Please return all lines from the records below that include the string "tumour".

INPUT DATA:
+ + + + + + +

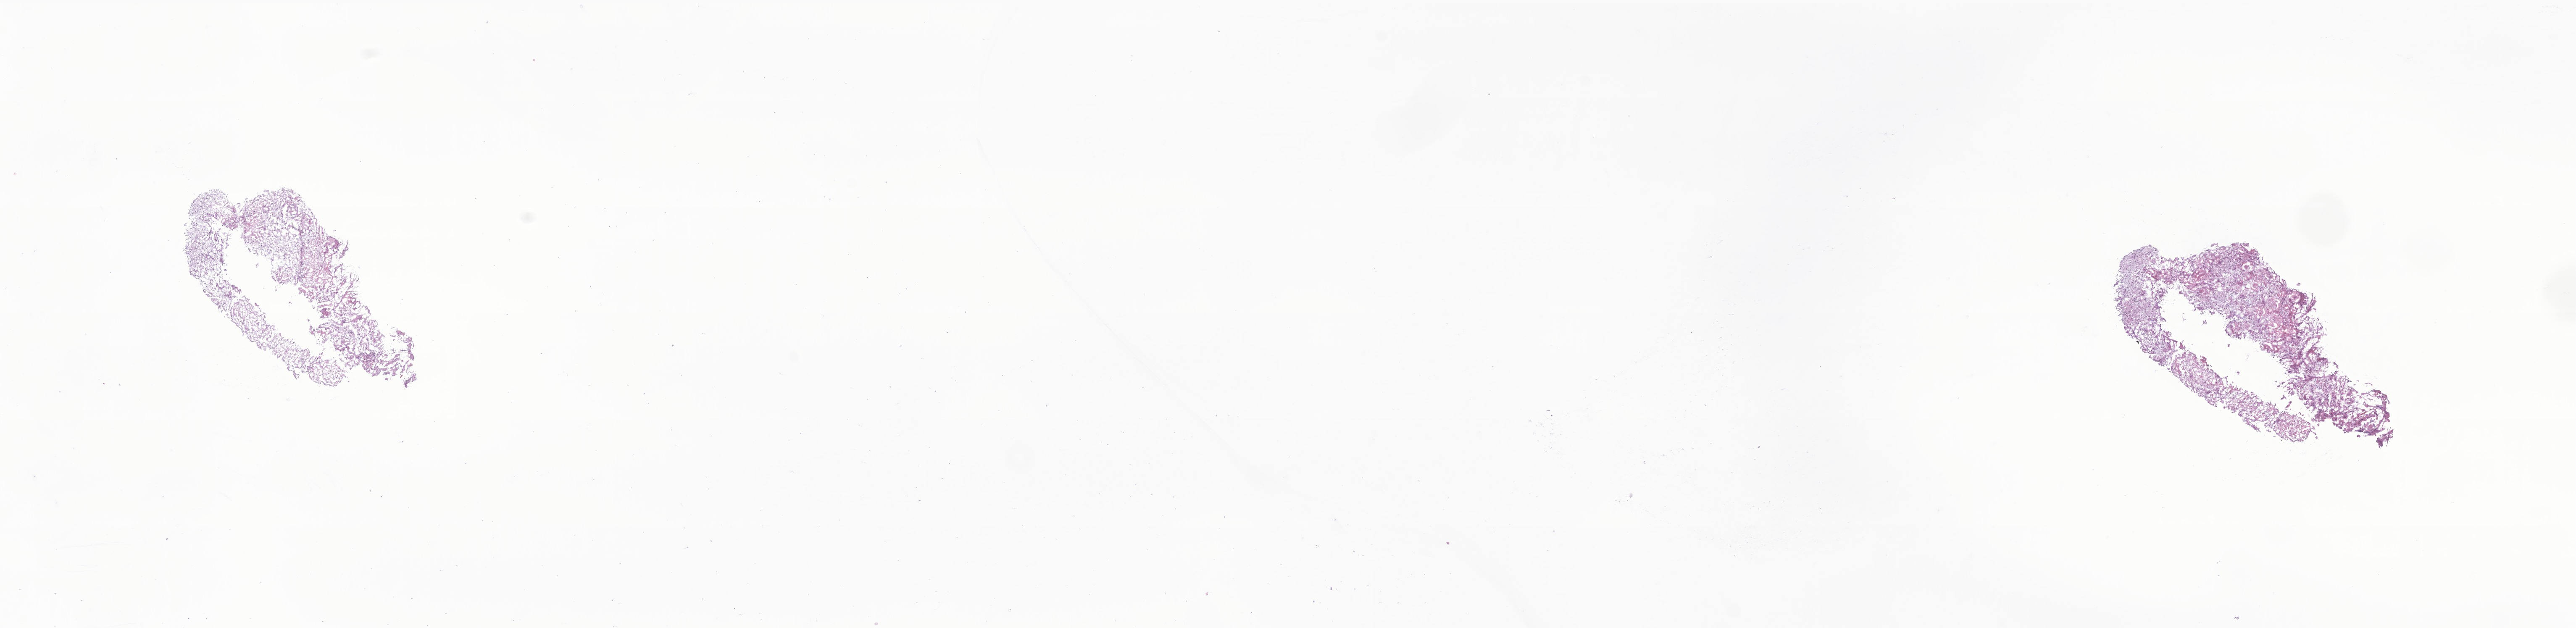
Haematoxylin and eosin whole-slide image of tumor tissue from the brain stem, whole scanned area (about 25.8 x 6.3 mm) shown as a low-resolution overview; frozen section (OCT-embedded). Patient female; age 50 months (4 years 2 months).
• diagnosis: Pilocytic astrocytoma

+ + + + + + +

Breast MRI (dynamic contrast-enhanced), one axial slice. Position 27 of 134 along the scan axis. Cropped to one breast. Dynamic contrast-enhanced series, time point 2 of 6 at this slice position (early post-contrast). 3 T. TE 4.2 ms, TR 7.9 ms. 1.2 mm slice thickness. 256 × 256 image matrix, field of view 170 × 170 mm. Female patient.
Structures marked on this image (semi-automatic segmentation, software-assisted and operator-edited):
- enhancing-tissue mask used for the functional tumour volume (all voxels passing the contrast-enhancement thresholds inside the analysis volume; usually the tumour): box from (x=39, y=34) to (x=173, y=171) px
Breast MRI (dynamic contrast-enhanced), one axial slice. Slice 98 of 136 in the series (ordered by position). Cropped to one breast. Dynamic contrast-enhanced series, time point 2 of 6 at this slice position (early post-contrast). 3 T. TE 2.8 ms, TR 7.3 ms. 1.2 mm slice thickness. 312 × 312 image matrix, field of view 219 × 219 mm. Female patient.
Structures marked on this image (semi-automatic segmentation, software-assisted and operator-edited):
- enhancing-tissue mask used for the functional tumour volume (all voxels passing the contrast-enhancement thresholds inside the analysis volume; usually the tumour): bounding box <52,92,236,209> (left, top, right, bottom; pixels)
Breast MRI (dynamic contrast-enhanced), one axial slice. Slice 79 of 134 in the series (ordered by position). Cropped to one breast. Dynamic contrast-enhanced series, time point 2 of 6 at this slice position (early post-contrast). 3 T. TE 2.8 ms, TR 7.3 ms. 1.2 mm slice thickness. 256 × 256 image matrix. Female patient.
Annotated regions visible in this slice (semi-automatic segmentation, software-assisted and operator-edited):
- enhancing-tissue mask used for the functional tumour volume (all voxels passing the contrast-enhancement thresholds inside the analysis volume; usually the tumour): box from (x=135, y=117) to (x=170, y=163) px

+ + + + + + +

RESULT OF THE TASK:
- enhancing-tissue mask used for the functional tumour volume (all voxels passing the contrast-enhancement thresholds inside the analysis volume; usually the tumour): box from (x=39, y=34) to (x=173, y=171) px
- enhancing-tissue mask used for the functional tumour volume (all voxels passing the contrast-enhancement thresholds inside the analysis volume; usually the tumour): bounding box <52,92,236,209> (left, top, right, bottom; pixels)
- enhancing-tissue mask used for the functional tumour volume (all voxels passing the contrast-enhancement thresholds inside the analysis volume; usually the tumour): box from (x=135, y=117) to (x=170, y=163) px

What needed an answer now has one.